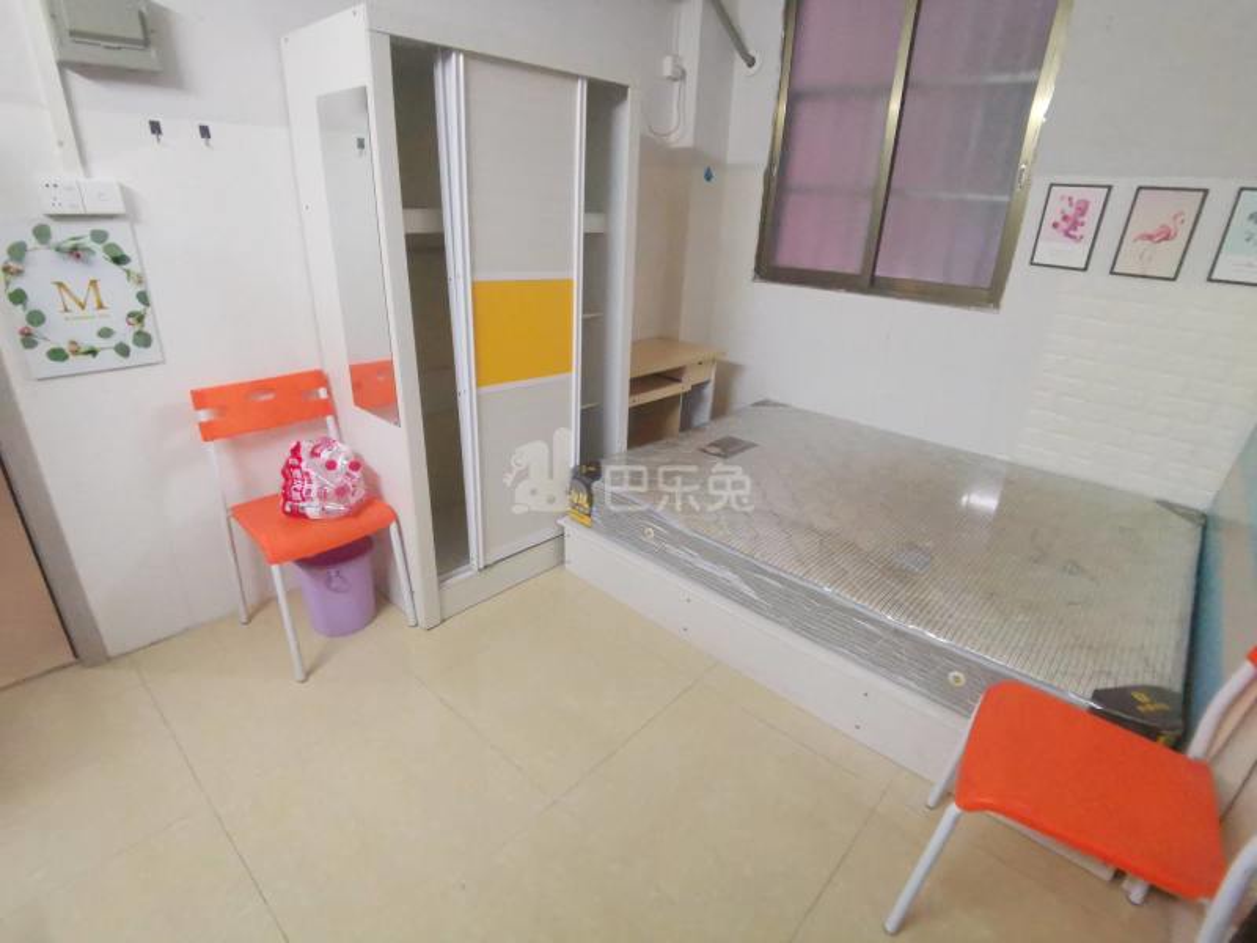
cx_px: 628
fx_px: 617
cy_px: 472
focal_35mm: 17
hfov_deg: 91.0
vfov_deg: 74.7
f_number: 2.2
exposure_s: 1/25
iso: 800
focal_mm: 2.26
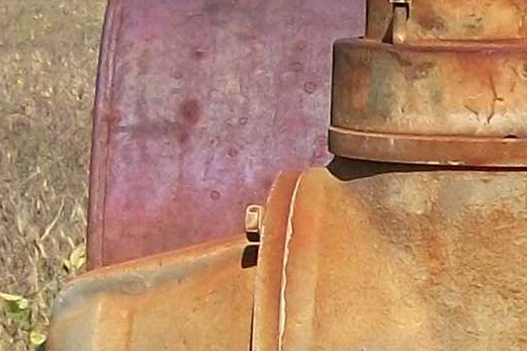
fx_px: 2810
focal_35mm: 192
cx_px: 1087
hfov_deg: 9.9
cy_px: 259
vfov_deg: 7.1
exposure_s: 1/400
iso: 80
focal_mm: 5.7
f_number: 5.5
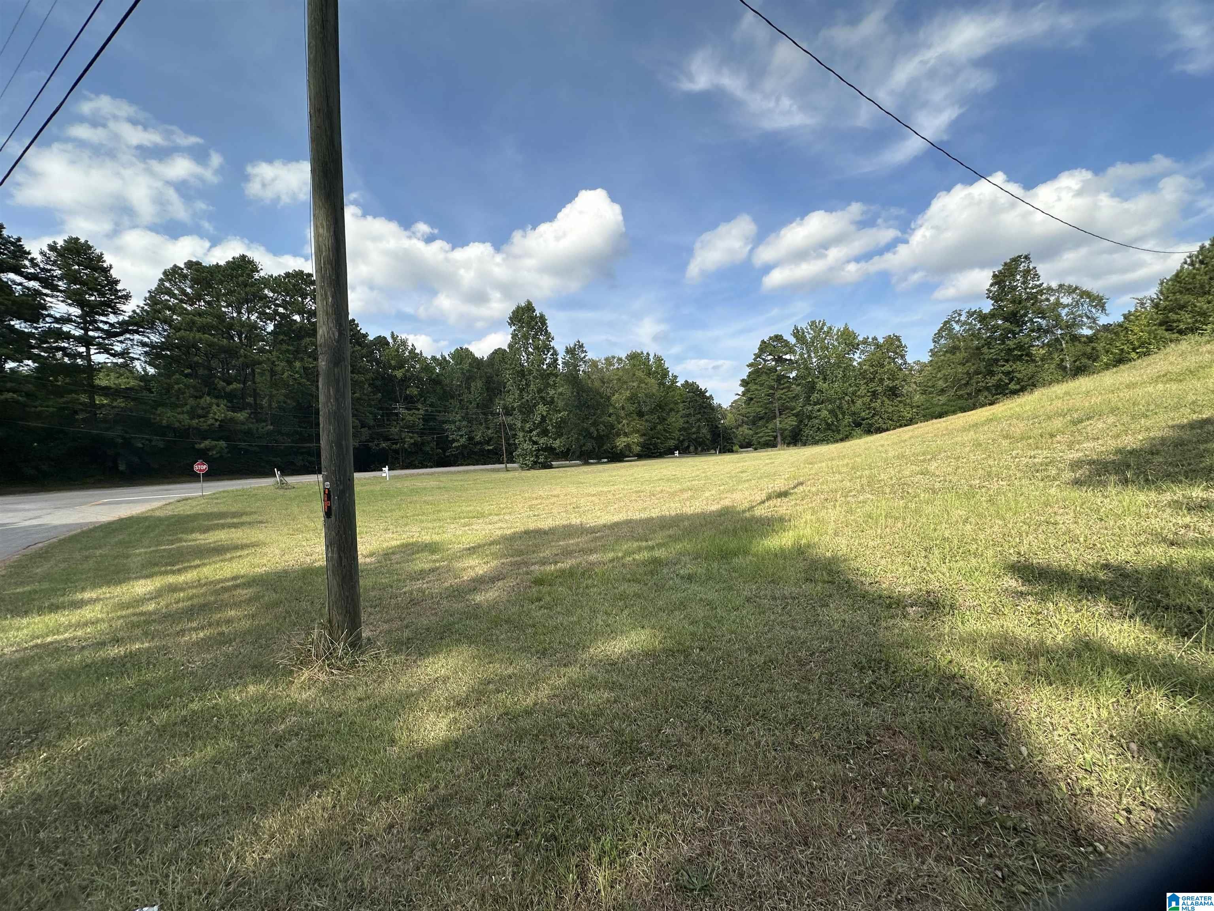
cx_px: 607
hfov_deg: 102.1
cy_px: 456
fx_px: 491
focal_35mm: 14
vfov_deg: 85.7
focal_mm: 2.22
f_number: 2.2
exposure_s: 1/1366
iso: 40
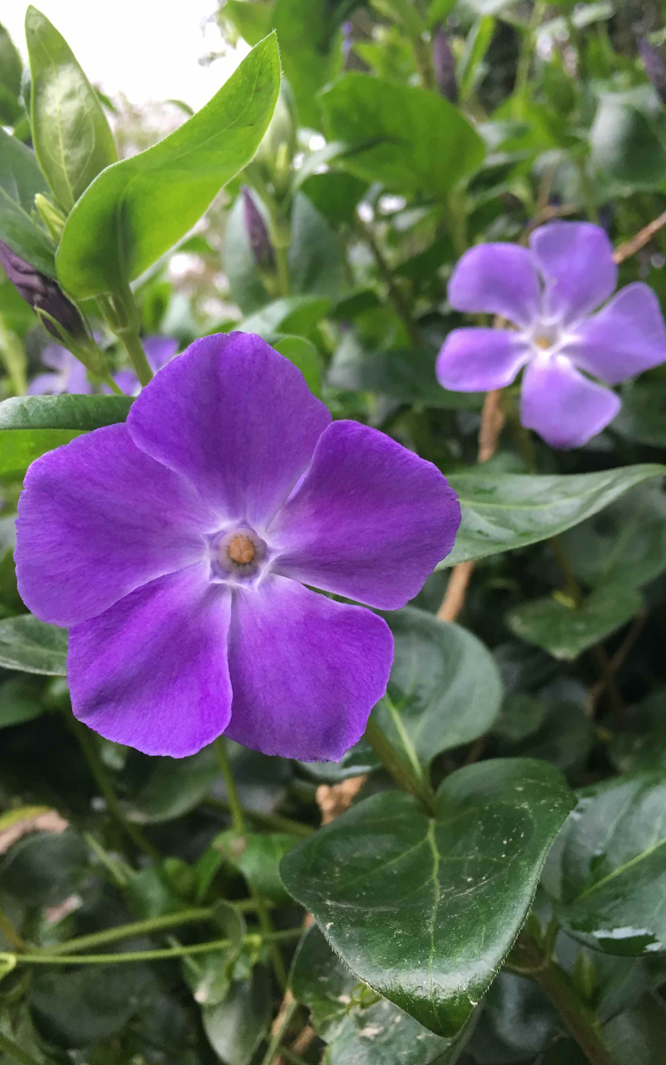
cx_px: 305
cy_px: 535
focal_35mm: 31
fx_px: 900
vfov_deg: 61.2
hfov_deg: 40.6
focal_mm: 4.15
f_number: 2.2
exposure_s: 1/33
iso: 50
===
Work to complete: Repeat the records above exactly, leaving out any pictures they contain.

Response to this task:
cx_px: 628
fx_px: 617
cy_px: 472
focal_35mm: 17
hfov_deg: 91.0
vfov_deg: 74.7
f_number: 2.2
exposure_s: 1/25
iso: 800
focal_mm: 2.26
fx_px: 2810
focal_35mm: 192
cx_px: 1087
hfov_deg: 9.9
cy_px: 259
vfov_deg: 7.1
exposure_s: 1/400
iso: 80
focal_mm: 5.7
f_number: 5.5
cx_px: 607
hfov_deg: 102.1
cy_px: 456
fx_px: 491
focal_35mm: 14
vfov_deg: 85.7
focal_mm: 2.22
f_number: 2.2
exposure_s: 1/1366
iso: 40
cx_px: 305
cy_px: 535
focal_35mm: 31
fx_px: 900
vfov_deg: 61.2
hfov_deg: 40.6
focal_mm: 4.15
f_number: 2.2
exposure_s: 1/33
iso: 50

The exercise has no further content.